Eu sei que não posso ficar muito tempo sozinha porque começo a sentir saudade de casa e acabo quase sempre chorando. Minha mãe sempre diz que chorar não presta, que deixa a pele enrugada. Mas ela bem que chorou, na semana passada, quando o ônibus apareceu e meu pai fez sinal pra ele parar. Credo, mãe, foi que eu disse, parece que a senhora nunca mais vai me ver. Então ela me beijou. Não sei se é por eu ser a caçula e a mais nova dos irmãos, mas minha mãe é muito carinhosa comigo. Olhe só: e é só me lembrar disso que já borro todo meu diário com estas lágrimas bobas.

O ruim de ser domingo é que amanhã vai ser segunda. Ainda não conheço ninguém da minha classe e parece que fica todo mundo o tempo todo olhando pra mim. Eu me sinto como um peixe no aquário. Pode ser que seja assim mesmo, mas também pode ser que seja só impressão minha. As meninas usam umas roupas bonitas, não sei se eu ia ter coragem de usar umas roupas assim tão arrojadas, com o umbigo de fora, como elas usam. Mas eu acho bonito. Eu tenho a sensação de que elas perceberam que eu não sou daqui.

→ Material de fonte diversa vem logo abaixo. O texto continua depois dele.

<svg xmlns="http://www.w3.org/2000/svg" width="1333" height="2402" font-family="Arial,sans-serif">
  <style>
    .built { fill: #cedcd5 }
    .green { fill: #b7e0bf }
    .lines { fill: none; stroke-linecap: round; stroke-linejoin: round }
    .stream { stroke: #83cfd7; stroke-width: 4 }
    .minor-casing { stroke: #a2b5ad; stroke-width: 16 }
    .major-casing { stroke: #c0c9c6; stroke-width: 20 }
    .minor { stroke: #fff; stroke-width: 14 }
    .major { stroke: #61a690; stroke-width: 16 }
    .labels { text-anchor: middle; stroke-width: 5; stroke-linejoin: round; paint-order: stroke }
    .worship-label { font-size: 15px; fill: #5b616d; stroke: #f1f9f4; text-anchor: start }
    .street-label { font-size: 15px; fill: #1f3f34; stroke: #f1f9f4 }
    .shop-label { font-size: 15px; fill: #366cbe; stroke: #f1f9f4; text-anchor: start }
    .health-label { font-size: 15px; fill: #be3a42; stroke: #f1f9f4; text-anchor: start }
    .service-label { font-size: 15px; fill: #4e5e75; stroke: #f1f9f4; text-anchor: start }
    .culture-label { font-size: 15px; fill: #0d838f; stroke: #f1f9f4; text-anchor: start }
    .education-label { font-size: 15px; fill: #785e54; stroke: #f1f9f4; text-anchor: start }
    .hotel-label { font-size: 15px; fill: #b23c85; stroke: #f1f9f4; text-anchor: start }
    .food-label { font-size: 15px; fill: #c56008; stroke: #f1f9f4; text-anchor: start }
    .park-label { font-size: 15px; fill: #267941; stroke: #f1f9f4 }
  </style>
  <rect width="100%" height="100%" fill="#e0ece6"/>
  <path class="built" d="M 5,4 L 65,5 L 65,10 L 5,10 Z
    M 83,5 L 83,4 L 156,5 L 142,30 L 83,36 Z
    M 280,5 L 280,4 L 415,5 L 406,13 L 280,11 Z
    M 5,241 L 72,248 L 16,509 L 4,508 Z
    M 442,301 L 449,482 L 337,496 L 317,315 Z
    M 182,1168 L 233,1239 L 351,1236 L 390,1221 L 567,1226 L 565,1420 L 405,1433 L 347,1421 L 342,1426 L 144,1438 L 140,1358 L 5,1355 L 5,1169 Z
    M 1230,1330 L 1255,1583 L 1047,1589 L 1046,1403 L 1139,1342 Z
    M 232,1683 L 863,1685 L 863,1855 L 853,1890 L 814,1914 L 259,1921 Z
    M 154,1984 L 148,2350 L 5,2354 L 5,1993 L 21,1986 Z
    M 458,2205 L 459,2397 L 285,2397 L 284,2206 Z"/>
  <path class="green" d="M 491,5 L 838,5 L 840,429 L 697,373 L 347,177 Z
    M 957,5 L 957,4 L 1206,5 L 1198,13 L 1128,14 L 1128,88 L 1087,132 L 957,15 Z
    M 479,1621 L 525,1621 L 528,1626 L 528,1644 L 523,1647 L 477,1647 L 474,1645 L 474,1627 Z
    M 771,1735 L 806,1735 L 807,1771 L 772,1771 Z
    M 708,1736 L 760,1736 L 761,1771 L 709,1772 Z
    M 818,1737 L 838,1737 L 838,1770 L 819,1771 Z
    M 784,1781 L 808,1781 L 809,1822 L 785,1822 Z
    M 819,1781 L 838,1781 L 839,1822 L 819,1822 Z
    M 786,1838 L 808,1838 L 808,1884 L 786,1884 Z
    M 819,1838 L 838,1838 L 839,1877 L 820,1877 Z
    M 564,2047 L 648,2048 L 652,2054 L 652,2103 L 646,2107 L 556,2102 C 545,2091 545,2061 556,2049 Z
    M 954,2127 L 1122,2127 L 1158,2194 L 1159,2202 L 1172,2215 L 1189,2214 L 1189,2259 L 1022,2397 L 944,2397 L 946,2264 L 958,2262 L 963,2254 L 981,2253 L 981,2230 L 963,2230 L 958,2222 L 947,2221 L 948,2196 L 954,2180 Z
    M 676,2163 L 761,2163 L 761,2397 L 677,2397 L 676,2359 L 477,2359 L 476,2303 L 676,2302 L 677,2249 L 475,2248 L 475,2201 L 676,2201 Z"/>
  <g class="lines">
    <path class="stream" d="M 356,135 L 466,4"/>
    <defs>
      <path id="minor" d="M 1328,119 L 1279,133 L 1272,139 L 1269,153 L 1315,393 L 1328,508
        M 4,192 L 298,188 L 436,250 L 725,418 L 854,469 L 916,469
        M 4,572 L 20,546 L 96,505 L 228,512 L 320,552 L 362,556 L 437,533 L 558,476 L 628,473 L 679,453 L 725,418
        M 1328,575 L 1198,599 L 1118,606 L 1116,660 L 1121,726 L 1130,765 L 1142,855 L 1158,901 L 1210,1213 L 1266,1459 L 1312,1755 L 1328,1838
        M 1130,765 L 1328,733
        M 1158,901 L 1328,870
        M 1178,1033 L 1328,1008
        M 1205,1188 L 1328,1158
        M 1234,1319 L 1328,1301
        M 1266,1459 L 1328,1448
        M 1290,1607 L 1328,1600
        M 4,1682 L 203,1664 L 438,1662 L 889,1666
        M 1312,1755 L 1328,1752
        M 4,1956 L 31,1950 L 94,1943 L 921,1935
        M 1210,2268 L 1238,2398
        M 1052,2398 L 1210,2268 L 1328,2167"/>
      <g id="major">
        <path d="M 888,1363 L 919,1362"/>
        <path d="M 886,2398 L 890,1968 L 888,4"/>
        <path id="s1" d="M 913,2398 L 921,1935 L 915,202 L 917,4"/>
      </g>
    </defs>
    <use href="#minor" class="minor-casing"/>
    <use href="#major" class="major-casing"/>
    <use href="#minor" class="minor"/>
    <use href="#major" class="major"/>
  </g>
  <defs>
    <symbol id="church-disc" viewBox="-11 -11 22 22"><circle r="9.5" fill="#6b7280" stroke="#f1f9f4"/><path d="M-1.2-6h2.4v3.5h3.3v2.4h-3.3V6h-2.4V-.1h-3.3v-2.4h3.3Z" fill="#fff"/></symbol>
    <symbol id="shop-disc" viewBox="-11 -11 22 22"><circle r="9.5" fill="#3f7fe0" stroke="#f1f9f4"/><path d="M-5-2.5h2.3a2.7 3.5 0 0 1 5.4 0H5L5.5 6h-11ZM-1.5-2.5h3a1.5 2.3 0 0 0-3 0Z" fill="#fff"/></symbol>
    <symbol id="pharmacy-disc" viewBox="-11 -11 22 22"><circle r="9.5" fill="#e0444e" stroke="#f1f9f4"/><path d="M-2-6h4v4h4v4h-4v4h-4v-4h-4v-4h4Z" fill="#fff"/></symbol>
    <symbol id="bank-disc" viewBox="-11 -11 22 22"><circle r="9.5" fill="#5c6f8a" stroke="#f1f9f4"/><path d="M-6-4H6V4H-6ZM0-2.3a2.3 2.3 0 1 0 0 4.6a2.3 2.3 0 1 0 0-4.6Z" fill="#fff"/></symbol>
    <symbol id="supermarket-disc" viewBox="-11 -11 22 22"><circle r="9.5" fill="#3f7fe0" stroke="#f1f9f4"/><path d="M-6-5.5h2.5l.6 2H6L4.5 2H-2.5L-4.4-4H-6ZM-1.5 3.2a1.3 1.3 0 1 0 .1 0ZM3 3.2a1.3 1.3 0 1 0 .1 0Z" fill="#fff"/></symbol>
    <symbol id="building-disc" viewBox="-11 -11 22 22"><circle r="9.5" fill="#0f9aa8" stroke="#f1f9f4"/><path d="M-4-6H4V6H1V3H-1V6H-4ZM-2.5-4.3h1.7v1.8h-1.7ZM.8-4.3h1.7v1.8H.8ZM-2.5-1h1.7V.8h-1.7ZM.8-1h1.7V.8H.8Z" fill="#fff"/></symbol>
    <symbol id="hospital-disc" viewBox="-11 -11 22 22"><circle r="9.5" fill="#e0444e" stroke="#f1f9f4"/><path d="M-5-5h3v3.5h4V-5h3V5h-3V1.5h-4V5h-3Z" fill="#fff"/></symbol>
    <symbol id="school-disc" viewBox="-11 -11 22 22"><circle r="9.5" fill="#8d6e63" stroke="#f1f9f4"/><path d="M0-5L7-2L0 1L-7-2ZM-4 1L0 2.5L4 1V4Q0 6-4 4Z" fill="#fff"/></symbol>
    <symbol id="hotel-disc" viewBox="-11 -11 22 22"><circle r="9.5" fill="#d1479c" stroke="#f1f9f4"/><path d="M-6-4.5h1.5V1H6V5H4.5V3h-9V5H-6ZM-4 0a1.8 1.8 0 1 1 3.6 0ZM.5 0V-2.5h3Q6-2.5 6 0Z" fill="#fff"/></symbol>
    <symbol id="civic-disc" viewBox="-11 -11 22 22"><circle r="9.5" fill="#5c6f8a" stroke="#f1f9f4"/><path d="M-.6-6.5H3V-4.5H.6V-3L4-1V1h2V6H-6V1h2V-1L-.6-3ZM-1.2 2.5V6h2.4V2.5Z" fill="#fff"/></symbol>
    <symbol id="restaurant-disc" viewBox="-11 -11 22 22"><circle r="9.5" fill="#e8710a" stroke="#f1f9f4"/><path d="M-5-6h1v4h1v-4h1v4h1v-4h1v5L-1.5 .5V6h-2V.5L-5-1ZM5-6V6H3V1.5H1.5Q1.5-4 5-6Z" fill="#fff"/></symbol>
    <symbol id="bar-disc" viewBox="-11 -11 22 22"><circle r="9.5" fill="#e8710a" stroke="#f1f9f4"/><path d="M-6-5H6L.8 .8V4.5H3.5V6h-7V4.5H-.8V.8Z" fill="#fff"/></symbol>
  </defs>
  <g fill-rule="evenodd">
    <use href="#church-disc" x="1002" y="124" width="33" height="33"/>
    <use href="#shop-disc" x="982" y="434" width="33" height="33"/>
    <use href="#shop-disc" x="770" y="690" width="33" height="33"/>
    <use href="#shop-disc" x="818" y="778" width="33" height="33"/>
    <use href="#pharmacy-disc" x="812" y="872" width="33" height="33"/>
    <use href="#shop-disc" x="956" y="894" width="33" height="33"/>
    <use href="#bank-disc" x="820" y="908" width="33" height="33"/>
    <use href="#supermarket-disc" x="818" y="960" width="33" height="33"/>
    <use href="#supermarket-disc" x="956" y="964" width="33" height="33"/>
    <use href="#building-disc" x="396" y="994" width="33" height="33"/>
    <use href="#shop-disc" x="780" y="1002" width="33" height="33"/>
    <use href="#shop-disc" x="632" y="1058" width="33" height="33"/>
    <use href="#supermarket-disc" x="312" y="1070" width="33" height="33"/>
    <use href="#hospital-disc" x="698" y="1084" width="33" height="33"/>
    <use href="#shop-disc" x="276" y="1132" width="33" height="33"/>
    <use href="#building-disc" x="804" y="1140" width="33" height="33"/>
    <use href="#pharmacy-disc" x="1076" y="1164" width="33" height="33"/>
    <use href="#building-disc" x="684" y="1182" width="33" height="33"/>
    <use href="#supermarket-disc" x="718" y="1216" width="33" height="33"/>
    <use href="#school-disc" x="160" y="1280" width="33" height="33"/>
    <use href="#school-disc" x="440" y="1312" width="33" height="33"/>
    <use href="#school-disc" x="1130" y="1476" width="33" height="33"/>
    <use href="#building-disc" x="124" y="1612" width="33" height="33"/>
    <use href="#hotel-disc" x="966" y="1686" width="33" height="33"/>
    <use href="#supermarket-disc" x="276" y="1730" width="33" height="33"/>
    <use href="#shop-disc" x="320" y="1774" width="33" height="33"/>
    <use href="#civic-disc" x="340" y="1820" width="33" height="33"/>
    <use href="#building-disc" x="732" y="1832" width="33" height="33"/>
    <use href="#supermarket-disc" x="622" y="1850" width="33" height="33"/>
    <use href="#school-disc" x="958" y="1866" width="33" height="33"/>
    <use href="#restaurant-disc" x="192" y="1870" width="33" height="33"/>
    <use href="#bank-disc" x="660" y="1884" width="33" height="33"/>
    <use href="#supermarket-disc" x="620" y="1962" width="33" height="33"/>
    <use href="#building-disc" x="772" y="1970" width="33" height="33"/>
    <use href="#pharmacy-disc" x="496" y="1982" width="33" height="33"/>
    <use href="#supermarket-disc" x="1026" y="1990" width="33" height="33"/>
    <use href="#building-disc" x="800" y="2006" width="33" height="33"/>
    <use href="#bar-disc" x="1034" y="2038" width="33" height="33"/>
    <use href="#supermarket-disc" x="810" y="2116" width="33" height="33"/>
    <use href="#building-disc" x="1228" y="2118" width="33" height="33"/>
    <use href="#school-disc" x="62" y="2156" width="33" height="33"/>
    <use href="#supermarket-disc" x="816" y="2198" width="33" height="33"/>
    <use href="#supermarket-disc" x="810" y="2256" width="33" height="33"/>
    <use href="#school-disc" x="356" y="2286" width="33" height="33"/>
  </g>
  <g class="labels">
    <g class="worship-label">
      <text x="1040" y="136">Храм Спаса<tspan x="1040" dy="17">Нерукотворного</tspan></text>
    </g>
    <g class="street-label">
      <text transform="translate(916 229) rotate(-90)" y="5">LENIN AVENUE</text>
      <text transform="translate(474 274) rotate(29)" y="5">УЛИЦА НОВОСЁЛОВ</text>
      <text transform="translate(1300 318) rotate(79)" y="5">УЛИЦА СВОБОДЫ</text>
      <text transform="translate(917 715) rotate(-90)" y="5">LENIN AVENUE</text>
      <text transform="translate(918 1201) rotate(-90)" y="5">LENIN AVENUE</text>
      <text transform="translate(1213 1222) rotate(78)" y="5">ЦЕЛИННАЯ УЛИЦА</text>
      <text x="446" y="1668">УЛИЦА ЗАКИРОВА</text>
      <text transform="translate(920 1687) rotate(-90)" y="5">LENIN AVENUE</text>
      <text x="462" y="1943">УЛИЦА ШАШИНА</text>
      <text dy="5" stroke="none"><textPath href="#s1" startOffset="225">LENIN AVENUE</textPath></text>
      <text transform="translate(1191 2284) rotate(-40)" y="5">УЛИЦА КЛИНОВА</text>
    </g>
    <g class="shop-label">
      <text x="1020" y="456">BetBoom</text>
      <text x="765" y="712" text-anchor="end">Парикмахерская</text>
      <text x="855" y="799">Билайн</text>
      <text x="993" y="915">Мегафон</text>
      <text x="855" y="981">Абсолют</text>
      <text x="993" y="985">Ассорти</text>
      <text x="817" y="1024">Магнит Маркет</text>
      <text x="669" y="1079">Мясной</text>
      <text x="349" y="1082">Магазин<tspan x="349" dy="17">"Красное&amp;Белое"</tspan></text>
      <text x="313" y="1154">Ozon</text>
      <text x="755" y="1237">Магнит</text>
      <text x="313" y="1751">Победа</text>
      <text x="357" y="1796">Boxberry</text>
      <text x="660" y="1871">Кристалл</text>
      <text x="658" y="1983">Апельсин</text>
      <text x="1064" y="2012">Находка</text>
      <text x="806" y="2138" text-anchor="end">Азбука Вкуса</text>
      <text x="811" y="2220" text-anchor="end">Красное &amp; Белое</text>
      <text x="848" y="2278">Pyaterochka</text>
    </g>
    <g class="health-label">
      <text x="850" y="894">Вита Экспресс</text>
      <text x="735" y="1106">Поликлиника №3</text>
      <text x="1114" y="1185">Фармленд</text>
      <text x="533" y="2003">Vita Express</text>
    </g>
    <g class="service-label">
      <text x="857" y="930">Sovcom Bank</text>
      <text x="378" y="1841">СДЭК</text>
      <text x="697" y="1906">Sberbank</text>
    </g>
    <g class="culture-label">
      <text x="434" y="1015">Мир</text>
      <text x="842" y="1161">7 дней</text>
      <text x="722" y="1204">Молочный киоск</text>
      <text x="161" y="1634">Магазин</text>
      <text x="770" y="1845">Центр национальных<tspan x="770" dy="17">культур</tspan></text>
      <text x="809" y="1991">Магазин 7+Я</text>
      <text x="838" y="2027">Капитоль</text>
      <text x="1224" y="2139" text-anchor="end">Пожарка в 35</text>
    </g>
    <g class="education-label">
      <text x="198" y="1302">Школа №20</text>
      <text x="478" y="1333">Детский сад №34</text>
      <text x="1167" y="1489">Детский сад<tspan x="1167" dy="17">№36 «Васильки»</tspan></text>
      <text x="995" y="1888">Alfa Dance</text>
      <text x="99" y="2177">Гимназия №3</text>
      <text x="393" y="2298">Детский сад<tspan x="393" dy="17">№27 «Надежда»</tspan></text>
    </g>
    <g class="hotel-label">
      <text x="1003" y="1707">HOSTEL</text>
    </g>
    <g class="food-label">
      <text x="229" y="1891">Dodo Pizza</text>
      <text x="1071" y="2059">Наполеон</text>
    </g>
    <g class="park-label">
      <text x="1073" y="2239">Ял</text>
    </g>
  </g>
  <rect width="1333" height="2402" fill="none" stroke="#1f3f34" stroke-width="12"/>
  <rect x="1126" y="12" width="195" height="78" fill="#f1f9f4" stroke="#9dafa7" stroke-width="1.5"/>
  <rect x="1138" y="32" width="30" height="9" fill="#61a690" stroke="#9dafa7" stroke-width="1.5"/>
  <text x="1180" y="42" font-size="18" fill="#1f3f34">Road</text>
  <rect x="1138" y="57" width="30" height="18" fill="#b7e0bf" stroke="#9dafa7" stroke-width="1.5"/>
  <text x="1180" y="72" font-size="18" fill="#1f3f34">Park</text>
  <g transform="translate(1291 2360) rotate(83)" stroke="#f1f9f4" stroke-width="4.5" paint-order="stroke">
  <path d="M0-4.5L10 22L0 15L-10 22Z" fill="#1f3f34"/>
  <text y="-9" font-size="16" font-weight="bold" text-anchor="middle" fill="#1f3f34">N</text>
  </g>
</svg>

O pior nem é a escola, o pior de tudo é ficar na papelaria até as oito da noite, quando o seu Filinto fecha a loja. Chego em casa muito cansada. Se perco o Ligeirinho, tenho de ficar esperando muito tempo. No sítio, a esta hora, às vezes a gente já vai dormir. E o seu Filinto, não sei, não, mas me parece que não é muito sério. Numa terça-feira de dezembro, quando entrou uma mulher e começou a conversar com ele, seu Filinto me mandou ao banco pra trocar uma nota de cinqüenta. E o banco é bem longe. Eu voltei pra perguntar se tinha de ser no banco, e os dois estavam segurando a mão um do outro. Eles ficaram atrapalhados, tentando fingir, e seu Filinto me respondeu bem estúpido. Depois, no dia seguinte, ele saiu dizendo que tinha muitas coisas pra fazer na rua e voltou muito esquisito de tanta alegria. E eu, o que sinto, é só medo. A mulher dele é uma cobra, de tão braba, e pode acabar sobrando pra mim, que não tenho nada a ver com os casos deles. Ele continua saindo todas as tardes de quarta-feira. Serviço externo. Meu pai precisa me mandar logo o dinheiro que me prometeu. Tenho que devolver os trezentos reais  que tirei do caixa da loja antes que seu Filinto descubra qualquer coisa.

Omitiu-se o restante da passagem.